General Mills Offers Slow But Steady Growth
Not many companies can matchGeneral Mills ' ( GIS ) boast: It has paid a dividend without interruption or reduction for 115 years. Now, that's dependability.
It might be one of the best-known companies in the world with ubiquitous brands such as Cheerios, Wheaties, Betty Crocker, Pillsbury and Green Giant.
It all started with Cadwallader C. Washburn, who formed the Minneapolis Milling Co. in 1856 to lease power rights to mill operators. Eventually, he went into the flour business himself, and the company grew from that.
No one is going to get rich fast on the slow, steady growth General Mills delivers. But from a 2009 low of 23.18, the stock now trades just over 50.
The company currently gets more than two-thirds of its sales from the U.S., but has been aggressively growing in international markets. It now serves 100 markets worldwide.

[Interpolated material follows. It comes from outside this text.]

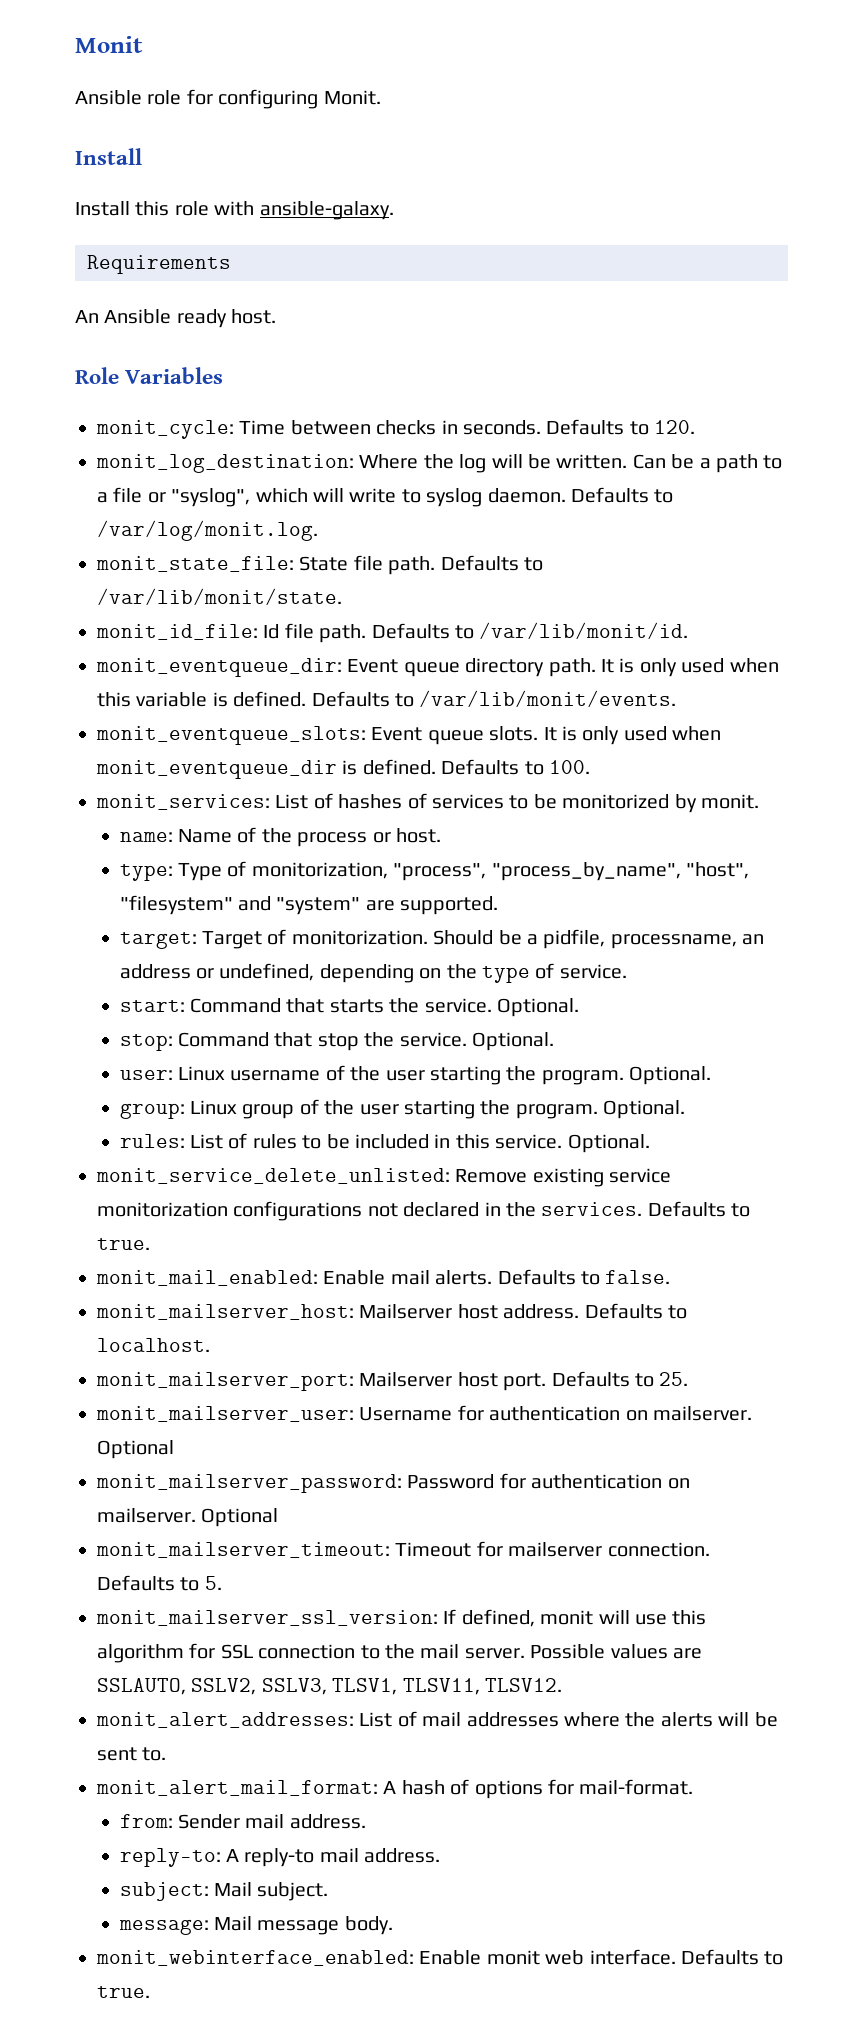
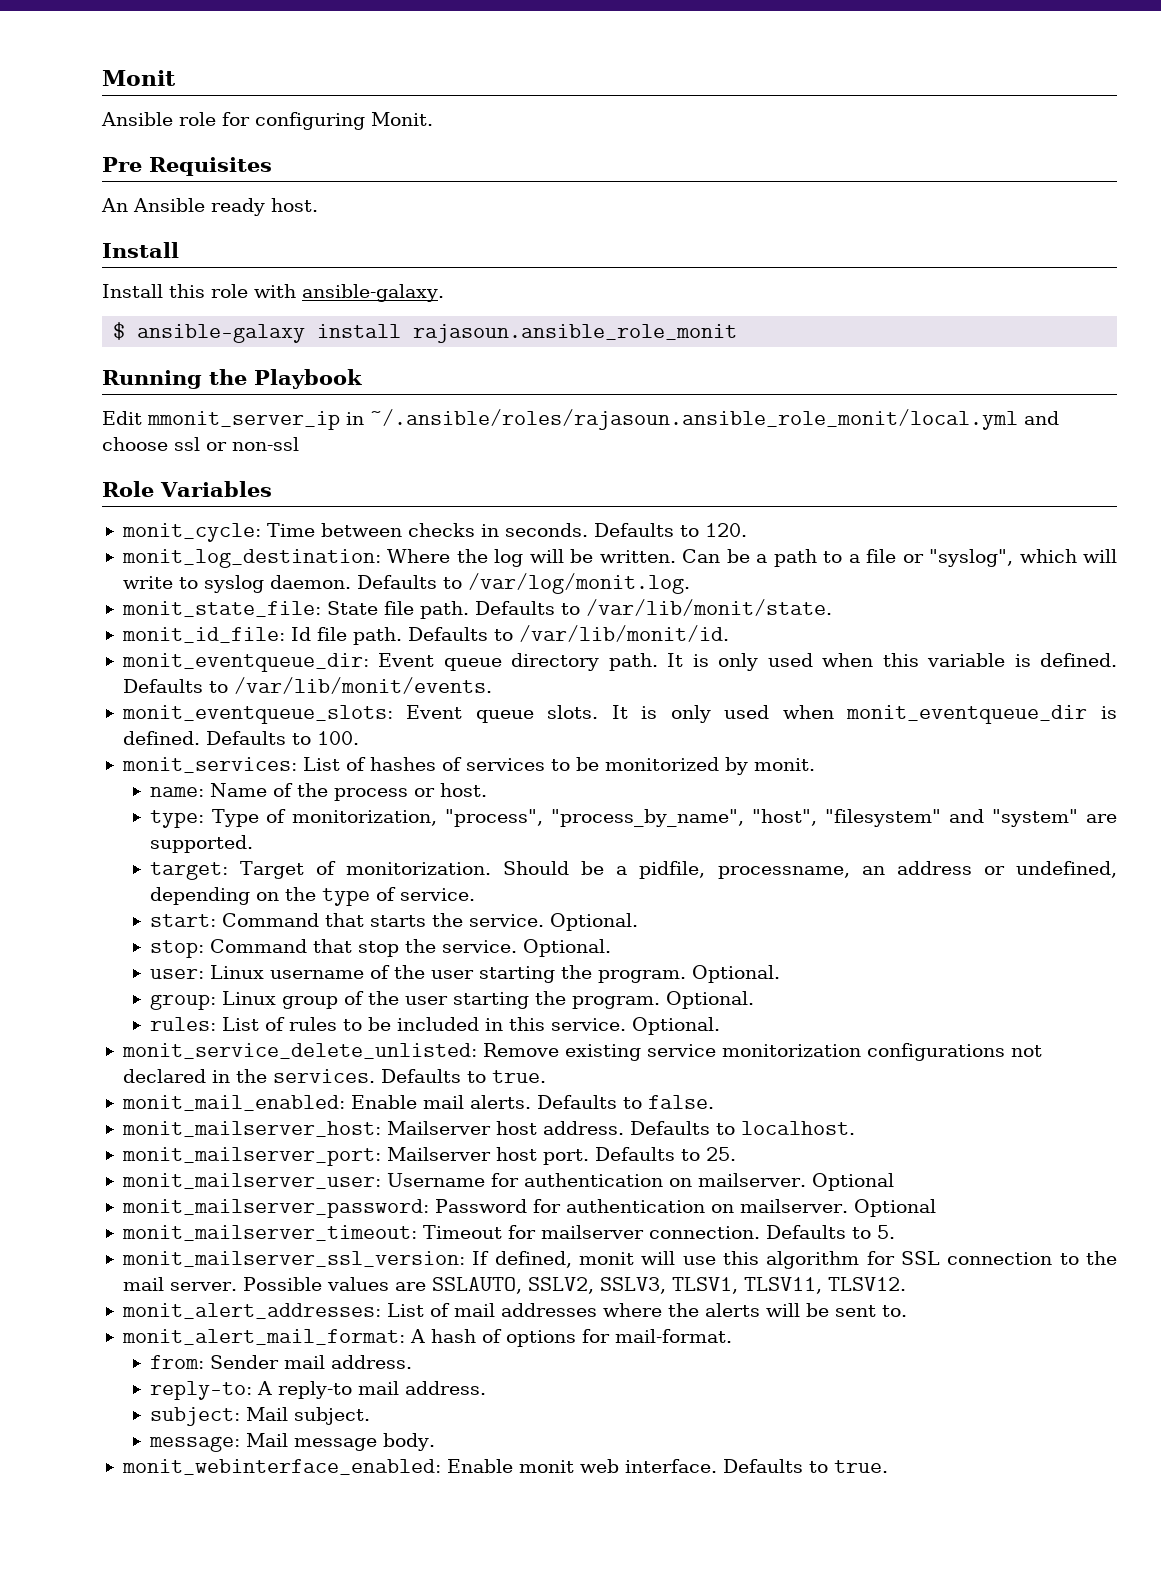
(381, 97) none -> [102,157,272,176] [101,198,318,216] // Pre Requisites // An Ansible ready host.
[87,255,231,274] [75,309,277,328] Requirements // An Ansible ready host. -> [113,322,738,343] [102,369,362,389] [102,409,1059,430] [102,437,299,451] $ ansible-galaxy install rajasoun.ansible_role_monit // Running the Playbook // Edit mmonit_server_ip in ~/.ansible/roles/rajasoun.ansible_role_monit/local.yml and choose ssl or non-ssl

General Mills pays an annual dividend of $1.52 a share, which translates to a 3% yield. The dividend has been growing over the past three to five years at a 12% annual rate as calculated by IBD.
It also has a five-year IBD Earnings Stability Factor of 3 on a 0 to 99 scale, where small numbers correlate to steady earnings growth. The company has enjoyed seven straight years of earnings growth. It has a five-year annualized growth rate of 8% and analysts are expecting 8% growth in both 2014 and 2015.
It has an impressive return on equity of 27% and pretax margins of 14% in 2012. Long-term debt represents 89% of equity. Earnings per share in the most recent quarter rose 6%. Sales were up 8%. Analysts are forecasting 3% EPS growth in the next report.
The stock has a Relative Price Strength Rating of 52, which means it has performed about the same as the S&P 500 over the past year. The stock is working on a saucer-like base.